Should individuals save their own progress on clients or is there another way to save it?
Let’s assume you have a save event that will dump the game state to disk already written.
There’s no reason you can’t trigger that save event from the host.
The reason why this isn’t generally featured in games is more because usually you want to give the player the option to choose a save file or to select some save options.
If a game is silently saved by the host and all the clients also save up, this could be very annoying.
A save will probably cause a framerate drop, right?
Unless the game saves asynchronously, which would still require copying the gamestate to somewhere in RAM temporarily, you probably want the game to pause during saving.
If the host keeps saving, causing everybody to pause their game, they might get annoyed.

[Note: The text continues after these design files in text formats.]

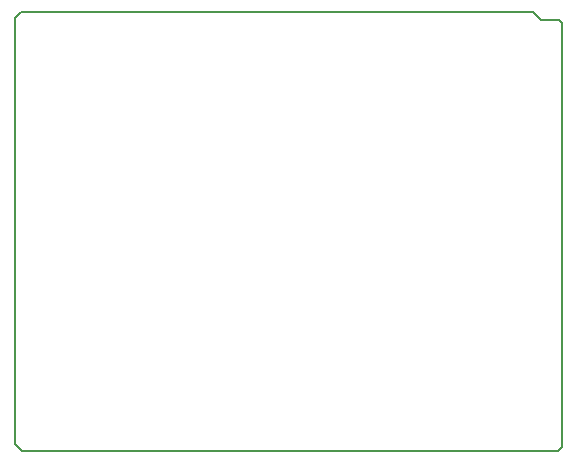
<source format=gbo>
G04*
G04 #@! TF.GenerationSoftware,Altium Limited,Altium Designer,20.0.10 (225)*
G04*
G04 Layer_Color=57008*
%FSLAX25Y25*%
%MOIN*%
G70*
G01*
G75*
%ADD11C,0.00787*%
D11*
X181890Y143898D02*
X182773Y143015D01*
X181424Y398D02*
X182773Y1746D01*
X2634Y398D02*
X181424Y398D01*
X394Y144734D02*
X2314Y146653D01*
X394Y144734D02*
X394Y2638D01*
X182773Y143015D02*
X182773Y1746D01*
X394Y2638D02*
X2634Y398D01*
X175886Y143898D02*
X181890D01*
X173130Y146653D02*
X175886Y143898D01*
X2314Y146653D02*
X173130D01*
M02*

</source>
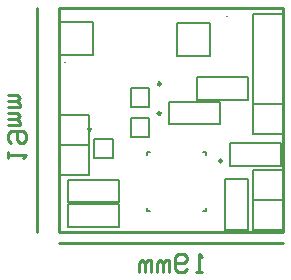
<source format=gto>
G04*
G04 #@! TF.GenerationSoftware,Altium Limited,Altium Designer,22.6.1 (34)*
G04*
G04 Layer_Color=65535*
%FSLAX44Y44*%
%MOMM*%
G71*
G04*
G04 #@! TF.SameCoordinates,FDA96D18-9E80-4915-BAA7-3A6B21B50570*
G04*
G04*
G04 #@! TF.FilePolarity,Positive*
G04*
G01*
G75*
%ADD10C,0.1000*%
%ADD11C,0.2500*%
%ADD12C,0.2540*%
%ADD13C,0.2000*%
D10*
X745730Y1064500D02*
G03*
X745730Y1064500I500J0D01*
G01*
X882730Y1103500D02*
G03*
X882730Y1103500I500J0D01*
G01*
D11*
X824830Y1046600D02*
G03*
X824830Y1046600I1250J0D01*
G01*
Y1021600D02*
G03*
X824830Y1021600I1250J0D01*
G01*
X765880Y1008350D02*
G03*
X765880Y1008350I1250J0D01*
G01*
X876641Y981430D02*
G03*
X876641Y981430I1250J0D01*
G01*
D12*
X930730Y921000D02*
X740730D01*
X930730Y1111000D02*
X740730D01*
Y921000D02*
Y1111000D01*
X930730Y921000D02*
Y1111000D01*
X722730Y921000D02*
Y1111000D01*
X930730Y912000D02*
X740730D01*
X862190Y887540D02*
X857112D01*
X859651D01*
Y902775D01*
X862190Y900236D01*
X849494Y890079D02*
X846955Y887540D01*
X841877D01*
X839337Y890079D01*
Y900236D01*
X841877Y902775D01*
X846955D01*
X849494Y900236D01*
Y897697D01*
X846955Y895157D01*
X839337D01*
X834259Y887540D02*
Y897697D01*
X831720D01*
X829181Y895157D01*
Y887540D01*
Y895157D01*
X826641Y897697D01*
X824102Y895157D01*
Y887540D01*
X819024D02*
Y897697D01*
X816485D01*
X813946Y895157D01*
Y887540D01*
Y895157D01*
X811406Y897697D01*
X808867Y895157D01*
Y887540D01*
X698270Y983540D02*
Y988618D01*
Y986079D01*
X713505D01*
X710966Y983540D01*
X700809Y996236D02*
X698270Y998775D01*
Y1003853D01*
X700809Y1006393D01*
X710966D01*
X713505Y1003853D01*
Y998775D01*
X710966Y996236D01*
X708427D01*
X705888Y998775D01*
Y1006393D01*
X698270Y1011471D02*
X708427D01*
Y1014010D01*
X705888Y1016549D01*
X698270D01*
X705888D01*
X708427Y1019089D01*
X705888Y1021628D01*
X698270D01*
Y1026706D02*
X708427D01*
Y1029245D01*
X705888Y1031784D01*
X698270D01*
X705888D01*
X708427Y1034324D01*
X705888Y1036863D01*
X698270D01*
D13*
X930430Y1105800D02*
X905030D01*
X930430Y1029600D02*
X905030D01*
X930430Y1004200D02*
X905030D01*
X930430D02*
Y1105800D01*
X905030Y1004200D02*
Y1105800D01*
X834140Y1012348D02*
Y1031652D01*
X877320Y1012348D02*
Y1031652D01*
Y1012348D02*
X834140D01*
X877320Y1031652D02*
X834140D01*
X801930Y1027000D02*
Y1043000D01*
X817530Y1027000D02*
X801930D01*
X817530Y1043000D02*
X801930D01*
X817530Y1027000D02*
Y1043000D01*
X801930Y1002000D02*
Y1018000D01*
X817530Y1002000D02*
X801930D01*
X817530Y1018000D02*
X801930D01*
X817530Y1002000D02*
Y1018000D01*
X791890Y925348D02*
X748710D01*
X791890Y944652D02*
X748710D01*
Y925348D02*
Y944652D01*
X791890Y925348D02*
Y944652D01*
Y946348D02*
X748710D01*
X791890Y965652D02*
X748710D01*
Y946348D02*
Y965652D01*
X791890Y946348D02*
Y965652D01*
X786730Y984200D02*
X770730D01*
X786730D02*
Y999800D01*
X770730Y984200D02*
Y999800D01*
X786730D02*
X770730D01*
X900782Y923290D02*
Y966470D01*
X881478Y923290D02*
Y966470D01*
X900782Y923290D02*
X881478D01*
X900782Y966470D02*
X881478D01*
X901320Y1033348D02*
X858140D01*
X901320Y1052652D02*
X858140D01*
Y1033348D02*
Y1052652D01*
X901320Y1033348D02*
Y1052652D01*
X929230Y977138D02*
X886050D01*
X929230Y996442D02*
X886050D01*
Y977138D02*
Y996442D01*
X929230Y977138D02*
Y996442D01*
X865330Y986430D02*
Y988930D01*
X862830D01*
X865330Y938930D02*
Y941430D01*
Y938930D02*
X862830D01*
X815330Y986430D02*
Y988930D01*
X817830D02*
X815330D01*
Y938930D02*
Y941430D01*
X817830Y938930D02*
X815330D01*
X930500Y923290D02*
Y974090D01*
Y923290D02*
X905100D01*
Y974090D01*
X930500D02*
X905100D01*
X930500Y948690D02*
X905100D01*
X741030Y969600D02*
Y1020400D01*
X766430D02*
X741030D01*
X766430Y969600D02*
Y1020400D01*
Y969600D02*
X741030D01*
X766430Y995000D02*
X741030D01*
X868700Y1070030D02*
Y1097970D01*
X840760D01*
Y1070030D02*
Y1097970D01*
X868700Y1070030D02*
X840760D01*
X769700Y1071030D02*
Y1098970D01*
X741760D01*
Y1071030D02*
Y1098970D01*
X769700Y1071030D02*
X741760D01*
M02*

</source>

Regardless of whether the server or the client triggers a save, you would not necessarily need to check the has authority flag for clients.
You may still want to check the authority flag just in case you make changes in the future.
To illustrate the just in case…
Take Sins of a Solar Empire or Age of Empires as example: anybody who saves temporarily becomes
“server-like” because they need to know everybody else’s resources and the positions of all the AI units.
(I don’t know the source behind these programs, but let’s assume for a moment that not everybody has all the game information at all times [which they probably don’t based on what little experience I have with RTS games, there is too much data to share it all all the time])
If the clients don’t know all this information, then they can’t save the game properly without the server’s help.
If they do know all this information, save it all without regard to authority and you should be good to go!
If you end up changing this in the future such that the clients don’t know all the information, you’ll be glad you have the has authority flag so you know where to look to request a packet of the most up to date information from the server.